Work instruction = Could you repeat each line of the entries below word for word, in the same order?

Stored items
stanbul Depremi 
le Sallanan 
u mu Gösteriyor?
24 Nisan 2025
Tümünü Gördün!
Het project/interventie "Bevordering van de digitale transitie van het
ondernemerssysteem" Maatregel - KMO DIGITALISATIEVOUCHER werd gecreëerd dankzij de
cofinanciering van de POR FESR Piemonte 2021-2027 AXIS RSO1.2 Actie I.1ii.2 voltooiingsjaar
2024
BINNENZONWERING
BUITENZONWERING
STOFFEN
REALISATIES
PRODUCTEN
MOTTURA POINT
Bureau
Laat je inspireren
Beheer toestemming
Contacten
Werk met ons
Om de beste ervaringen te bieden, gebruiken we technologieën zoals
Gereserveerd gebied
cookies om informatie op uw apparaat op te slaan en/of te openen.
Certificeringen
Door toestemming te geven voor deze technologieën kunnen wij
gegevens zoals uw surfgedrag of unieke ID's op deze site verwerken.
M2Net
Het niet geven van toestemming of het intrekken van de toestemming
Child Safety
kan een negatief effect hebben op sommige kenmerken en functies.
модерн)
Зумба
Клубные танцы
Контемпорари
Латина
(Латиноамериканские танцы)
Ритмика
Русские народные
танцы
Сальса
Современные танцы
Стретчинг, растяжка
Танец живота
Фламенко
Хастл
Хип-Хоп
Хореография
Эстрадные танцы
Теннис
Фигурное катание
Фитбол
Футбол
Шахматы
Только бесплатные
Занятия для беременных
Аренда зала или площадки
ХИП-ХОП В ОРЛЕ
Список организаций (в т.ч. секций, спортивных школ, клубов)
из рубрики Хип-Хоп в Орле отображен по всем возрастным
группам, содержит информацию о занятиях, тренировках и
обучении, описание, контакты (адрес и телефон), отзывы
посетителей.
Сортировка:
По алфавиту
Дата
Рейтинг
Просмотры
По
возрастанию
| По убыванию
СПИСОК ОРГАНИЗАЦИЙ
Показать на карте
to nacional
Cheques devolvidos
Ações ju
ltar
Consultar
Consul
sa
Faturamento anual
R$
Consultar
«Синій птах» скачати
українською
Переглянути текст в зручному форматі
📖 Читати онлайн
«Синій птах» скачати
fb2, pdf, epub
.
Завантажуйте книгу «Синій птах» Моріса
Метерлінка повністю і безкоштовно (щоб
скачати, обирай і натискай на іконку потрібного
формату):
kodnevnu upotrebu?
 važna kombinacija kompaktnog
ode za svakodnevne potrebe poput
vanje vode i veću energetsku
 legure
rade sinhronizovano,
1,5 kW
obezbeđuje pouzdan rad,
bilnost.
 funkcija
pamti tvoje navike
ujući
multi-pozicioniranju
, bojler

Task output =
stanbul Depremi 
le Sallanan 
u mu Gösteriyor?
24 Nisan 2025
Tümünü Gördün!
Het project/interventie "Bevordering van de digitale transitie van het
ondernemerssysteem" Maatregel - KMO DIGITALISATIEVOUCHER werd gecreëerd dankzij de
cofinanciering van de POR FESR Piemonte 2021-2027 AXIS RSO1.2 Actie I.1ii.2 voltooiingsjaar
2024
BINNENZONWERING
BUITENZONWERING
STOFFEN
REALISATIES
PRODUCTEN
MOTTURA POINT
Bureau
Laat je inspireren
Beheer toestemming
Contacten
Werk met ons
Om de beste ervaringen te bieden, gebruiken we technologieën zoals
Gereserveerd gebied
cookies om informatie op uw apparaat op te slaan en/of te openen.
Certificeringen
Door toestemming te geven voor deze technologieën kunnen wij
gegevens zoals uw surfgedrag of unieke ID's op deze site verwerken.
M2Net
Het niet geven van toestemming of het intrekken van de toestemming
Child Safety
kan een negatief effect hebben op sommige kenmerken en functies.
модерн)
Зумба
Клубные танцы
Контемпорари
Латина
(Латиноамериканские танцы)
Ритмика
Русские народные
танцы
Сальса
Современные танцы
Стретчинг, растяжка
Танец живота
Фламенко
Хастл
Хип-Хоп
Хореография
Эстрадные танцы
Теннис
Фигурное катание
Фитбол
Футбол
Шахматы
Только бесплатные
Занятия для беременных
Аренда зала или площадки
ХИП-ХОП В ОРЛЕ
Список организаций (в т.ч. секций, спортивных школ, клубов)
из рубрики Хип-Хоп в Орле отображен по всем возрастным
группам, содержит информацию о занятиях, тренировках и
обучении, описание, контакты (адрес и телефон), отзывы
посетителей.
Сортировка:
По алфавиту
Дата
Рейтинг
Просмотры
По
возрастанию
| По убыванию
СПИСОК ОРГАНИЗАЦИЙ
Показать на карте
to nacional
Cheques devolvidos
Ações ju
ltar
Consultar
Consul
sa
Faturamento anual
R$
Consultar
«Синій птах» скачати
українською
Переглянути текст в зручному форматі
📖 Читати онлайн
«Синій птах» скачати
fb2, pdf, epub
.
Завантажуйте книгу «Синій птах» Моріса
Метерлінка повністю і безкоштовно (щоб
скачати, обирай і натискай на іконку потрібного
формату):
kodnevnu upotrebu?
 važna kombinacija kompaktnog
ode za svakodnevne potrebe poput
vanje vode i veću energetsku
 legure
rade sinhronizovano,
1,5 kW
obezbeđuje pouzdan rad,
bilnost.
 funkcija
pamti tvoje navike
ujući
multi-pozicioniranju
, bojler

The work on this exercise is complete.